The CCP has forcibly placed an estimated 1.8 million Uyghurs into internment camps and has continued to build new camps. An aspect of the regime’s treatment of Uyghur Muslims that has rightly received an increased amount of scrutiny is how Uyghurs are subjected to compulsory labor. The U.S. Department of Labor released a new report at the end of September documenting global forced labor and specifically highlighting China’s abuses. According to the report, “Estimates range from at least 100,000 to possibly hundreds of thousands of Uyghurs and other ethnic and religious minorities in China who may be working in conditions of forced labor following detention in Chinese Communist Party re-education camps.” China has the world’s second largest economy, but it is the world’s worst perpetrator of forced labor.

China is the world’s largest cotton producer, and the vast majority of those exports come from Xinjiang. For many Uyghurs, the reeducation camps are a launching pad to compulsory labor in this industry. Whether in Xinjiang or throughout China, the CCP is relocating Uyghurs and exploiting them for free or underpaid labor. Because of China’s significant cotton exports, companies that operate in Xinjiang or purchase cotton or clothing from China run the risk of financially supporting the oppression of the Uyghur people. A March 2020 report titled “Uyghurs for Sale” from a non-partisan Australian think tank looks at the supply chains of over 80 international brands in the technology, clothing, and automotive sectors. The report’s findings document how Uyghur workers have been compelled to work in factories that are connected to the supply chains of those global brands.

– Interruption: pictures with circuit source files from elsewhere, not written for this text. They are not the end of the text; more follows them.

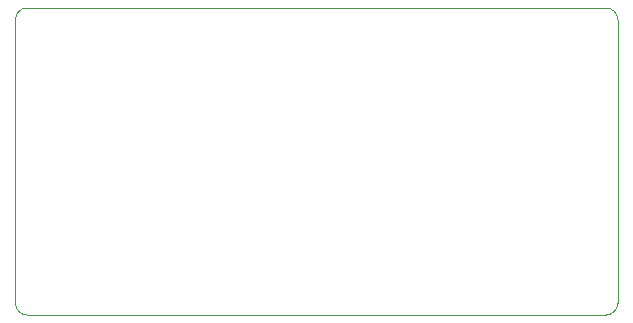
<source format=gbr>
%TF.GenerationSoftware,KiCad,Pcbnew,8.0.2*%
%TF.CreationDate,2024-11-05T19:48:56-03:00*%
%TF.ProjectId,BluetoothBoardSTM32,426c7565-746f-46f7-9468-426f61726453,rev?*%
%TF.SameCoordinates,PX2e0e41fPY5a51da2*%
%TF.FileFunction,Profile,NP*%
%FSLAX46Y46*%
G04 Gerber Fmt 4.6, Leading zero omitted, Abs format (unit mm)*
G04 Created by KiCad (PCBNEW 8.0.2) date 2024-11-05 19:48:56*
%MOMM*%
%LPD*%
G01*
G04 APERTURE LIST*
%TA.AperFunction,Profile*%
%ADD10C,0.050000*%
%TD*%
G04 APERTURE END LIST*
D10*
X49707105Y25707106D02*
G75*
G02*
X50707105Y24707106I0J-1000000D01*
G01*
X50707105Y24707106D02*
X50707105Y707106D01*
X-292895Y707105D02*
X-292895Y24707106D01*
X49707105Y-292894D02*
X707105Y-292894D01*
X707105Y25707106D02*
X27707105Y25707106D01*
X-292895Y24707106D02*
G75*
G02*
X707105Y25707106I1000000J0D01*
G01*
X50707105Y707106D02*
G75*
G02*
X49707105Y-292894I-1000000J0D01*
G01*
X707105Y-292893D02*
G75*
G02*
X-292894Y707105I0J999999D01*
G01*
X27707105Y25707106D02*
X49707105Y25707106D01*
M02*

</source>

Forced labor is a violation of U.S. and international law, and it’s illegal for companies to import goods manufactured wholly or in part by forced labor. Recently, the U.S. Customs and Border Protection issued five Withhold Release Orders (WRO) on products from China, including some imports of cotton, apparel, hair products, computer parts, and other goods from China’s Xinjiang region due to the government’s “illicit, inhumane, and exploitative practices of forced labor.”

The U.S. House of Representatives recently passed the Uyghur Forced Labor Prevention Act. This bipartisan and bicameral piece of legislation prohibits goods made with forced labor in XUAR or by entities using Uyghur labor forcibly transferred from the XUAR from entering the U.S. market. This legislation also instructs the U.S. government to impose sanctions against any foreign person who knowingly engages in the forced labor of Uyghurs and other Muslim minority groups in the XUAR.

The Senate should swiftly pass this bill as well and send it to the president’s desk. Our government should ensure America’s markets are not complicit with the CCP’s atrocities against the Uyghur people.

Slavery is a reprehensible part of U.S. history. But as a country founded on the unrealized ideals of human freedom, we have a moral duty to ensure that our economic practices do not support modern-day slavery in any part of the world. Every person is created in the image of God, has innate dignity and worth, and deserves to be treated with respect. We must ensure that our trade policies do not place profits above people.

For far too long, the Chinese Communist Party has financially profited around the world from forced labor from the Uyghur people in Xinjiang. This violation of human rights must be stopped. The U.S. government must continue sending a strong message to the Chinese government that products made through forced labor will not be traded within our shores because this injustice will not be tolerated.